What would the concrete proposal be? It isn’t trivial to determine
that subset and make it well-defined what the exact API is. Is the proposal
to just to pick a standard name, and reexport Darwin and Glibc from it?
I don’t know if it’s actually this simple, but could it just be the
symbols that are defined in both modules?
> Alternatively, Swift could make it a priority to get basic
functionality like file IO and math functions shipped with the compiler,
which would probably cover 98% of cases where people currently import
Darwin/Glibc. A large portion of the standard C libraries are redundant to
the Swift standard library anyway.
I’m not sure I agree with these statements about the percentages. For
some clients (I’m biased, the areas I work in tend to be in this boat),
what we largely need is good platform-agnostic access to the POSIX APIs.

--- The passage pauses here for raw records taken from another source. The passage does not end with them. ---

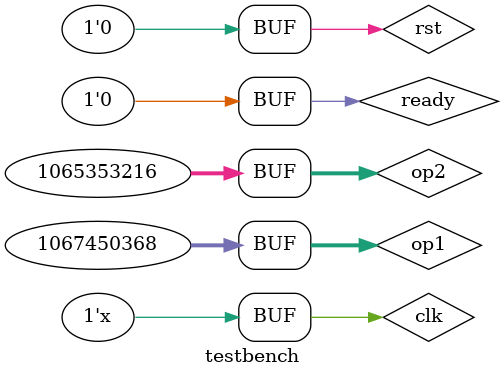
<source format=v>
`timescale 1ns / 1ps

module testbench();
    parameter TIME = 50;
    reg clk, rst;
    reg ready;
    reg[31:0] op1, op2;
    wire[31:0] res1, res2;
    wire done;


double_multipler top_level(
    .clk (clk),
    .rst (rst),
    .ready (ready),
    .op1 (op1),
    .op2 (op2),
    .res1 (res1),
    .res2 (res2),
    .done (done)
);


always #TIME clk  <= !clk; // Set clock


initial 
begin
    clk <= 1'b0;
    ready <= 1'b0;
    
    rst <= #50 1'b1;
    
    rst <= #100 1'b0;
    
    ready <= #200 1'b1;  
    op1 <= #200 32'b01000000000000000000000000000000; //2.0
    op2 <= #200 32'b01000000001000000000000000000000; //2.5
    
    ready <= #300 1'b0;
    op1 <= #400 32'b00111111101000000000000000000000; //1.25
    op2 <= #400 32'b00111111100000000000000000000000; //1.0
    
end


endmodule
</source>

This is a hard problem to make a good cross-platform API for (esp. if
Windows support is in your head), and which many projects struggle with
(Netscape :: NSPR, LLVM :: libSupport, many many more).
The sticking point I see is this: if the proposal is just to unify
the name & that doesn’t actually buy us all that much (still need standard
layers on top), then have we really solved enough of a problem to be worth
standardizing on?
+1 in general agreement with the meta-issue being an important one to
discuss.
There probably is an XY issue at play here; what we *really* need is
a way to access the file system built into the standard library. (Math
functions are a separate, beleaguered topic for a different thread.) Having
support for outputting to `stderr` is also something I’d really like. Going
through Glibc/Darwin is just one way to solve this.